The LOG function in Excel can also be used to solve exponential equations. This involves taking the logarithm of both sides of the equation, which allows us to isolate the exponent.

For example, let’s say we have the equation 2^x = 8. To solve for x, we can take the base-2 logarithm of both sides, like so: LOG(2,2^x) = LOG(2,8). This simplifies to x = LOG(2,8), which we can evaluate using Excel’s LOG function as follows: =LOG(8,2). This returns the value 3, since 2 raised to the power of 3 is equal to 8. Therefore, the solution to the equation 2^x = 8 is x = 3.

### Using Excel’s LOG Function to Compare Values on Different Scales

Excel’s LOG function can be used to compare values that are on different scales. By taking the logarithm of each value, they can be converted to a common scale for easier comparison.

For example, let’s say we want to compare the growth rates of two companies, one with a starting value of $100 and an ending value of $200, and another with a starting value of $10,000 and an ending value of $20,000. Taking the logarithm base 10 of each ending value, we get:

LOG(200) = 2.301 LOG(20000) = 4.301

Now we can see that the second company had a higher growth rate, despite the larger starting value.

### Calculating dB Level in Excel with the LOG Function

The decibel (dB) level is a measure of sound intensity relative to a reference level. It can be calculated using the following formula:

dB = 10 * LOG(I/I0)

Where I is the intensity of the sound and I0 is the reference intensity. Excel’s LOG function can be used to calculate the dB level of a sound.

For example, let’s say we have a sound with an intensity of 0.001 W/m^2 and a reference intensity of 1e-12 W/m^2. Using the formula above and Excel’s LOG function, we can calculate the dB level:

dB = 10 * LOG(0.001/1e-12) = 120 dB

So the sound has a dB level of 120, which is considered very loud.

### pH Value Calculation with Excel’s LOG Function

The pH value is a measure of the acidity or basicity of a solution.

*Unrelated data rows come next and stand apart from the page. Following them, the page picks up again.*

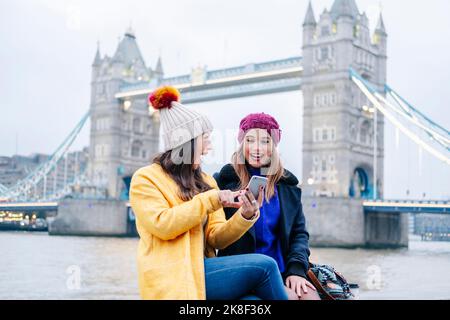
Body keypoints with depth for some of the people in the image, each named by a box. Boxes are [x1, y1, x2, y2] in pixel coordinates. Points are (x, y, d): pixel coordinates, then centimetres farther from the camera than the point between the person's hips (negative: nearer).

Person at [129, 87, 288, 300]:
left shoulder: (206, 181, 18)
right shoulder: (145, 178, 1)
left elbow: (216, 238, 9)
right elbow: (162, 225, -16)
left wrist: (245, 216, -10)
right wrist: (211, 200, -12)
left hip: (203, 271, 6)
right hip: (173, 278, -6)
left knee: (254, 298, -25)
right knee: (263, 266, -20)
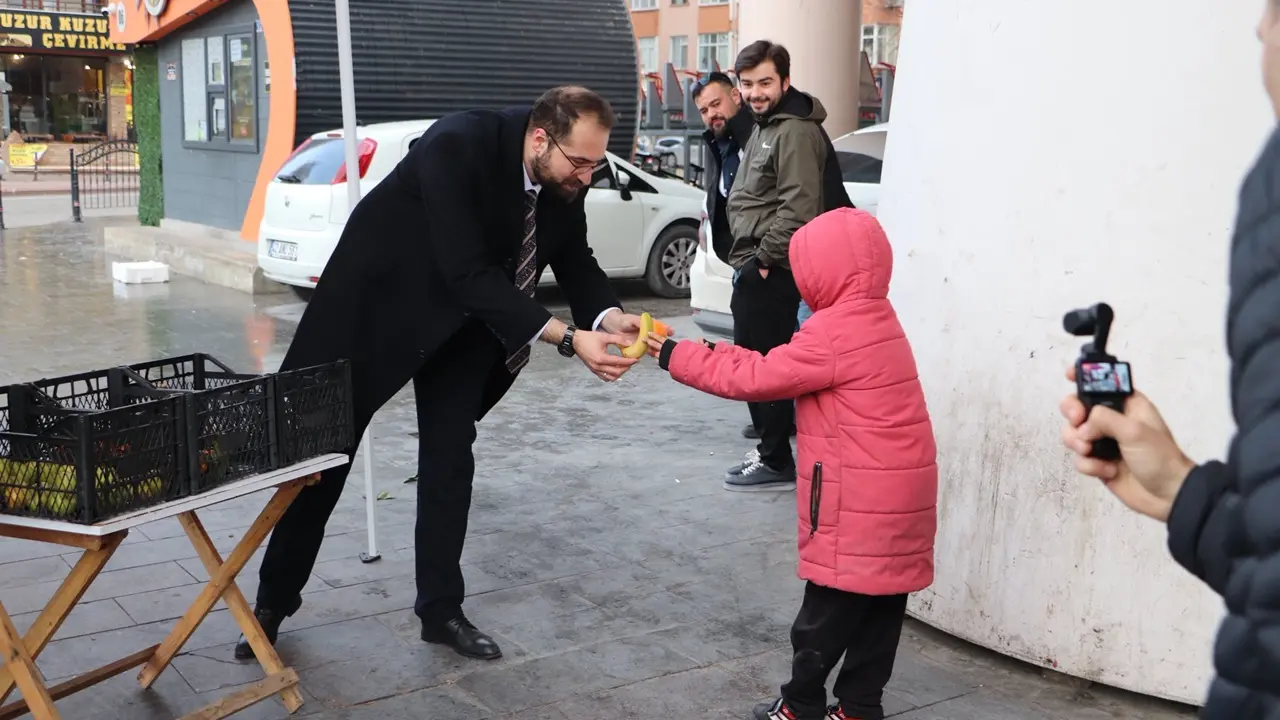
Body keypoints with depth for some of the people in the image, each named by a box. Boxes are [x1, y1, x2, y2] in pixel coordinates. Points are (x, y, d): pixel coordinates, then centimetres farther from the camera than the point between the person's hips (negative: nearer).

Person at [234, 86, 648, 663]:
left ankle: (441, 610, 17)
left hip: (462, 314, 5)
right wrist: (568, 339, -43)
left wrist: (609, 317, -27)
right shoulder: (457, 145, -35)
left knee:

It is defined as the negative logarithm base 10 of the hydrogen ion concentration (pH = -log[H+]). Excel’s LOG function can be used to calculate the pH value of a solution.

For example, let’s say we have a solution with a hydrogen ion concentration of 1e-5 M. Using the formula above and Excel’s LOG function, we can calculate the pH value:

pH = -LOG(1e-5) = 5

So the solution has a pH of 5, which is slightly acidic.

### Entropy Calculation Made Easy with Excel’s LOG Function

Entropy is a measure of the disorder or randomness in a system. It can be calculated using the following formula:

S = -k * Σ(p * log(p))

Where k is the Boltzmann constant, p is the probability of each state, and the sum is taken over all possible states. Excel’s LOG function can be used to calculate the entropy of a system.

For example, let’s say we have a system with two possible states, A and B, with probabilities of 0.7 and 0.3 respectively. Using the formula above and Excel’s LOG function, we can calculate the entropy:

S = -1.38 * (0.7 * LOG(0.7) + 0.3 * LOG(0.3)) = 0.88

So the system has an entropy of 0.88, indicating a moderate level of disorder.

### Troubleshooting Common Errors When Using Excel’s LOG Function

When using Excel’s LOG function, there are a few common errors that may occur. One is the #NUM! error, which occurs when the argument to the logarithm is zero or negative. To avoid this error, make sure that the argument is greater than zero.

Another common error is the #VALUE! error, which occurs when the argument is not a valid number. This can happen if the argument contains text or other non-numeric characters. To fix this error, make sure that the argument is a valid number.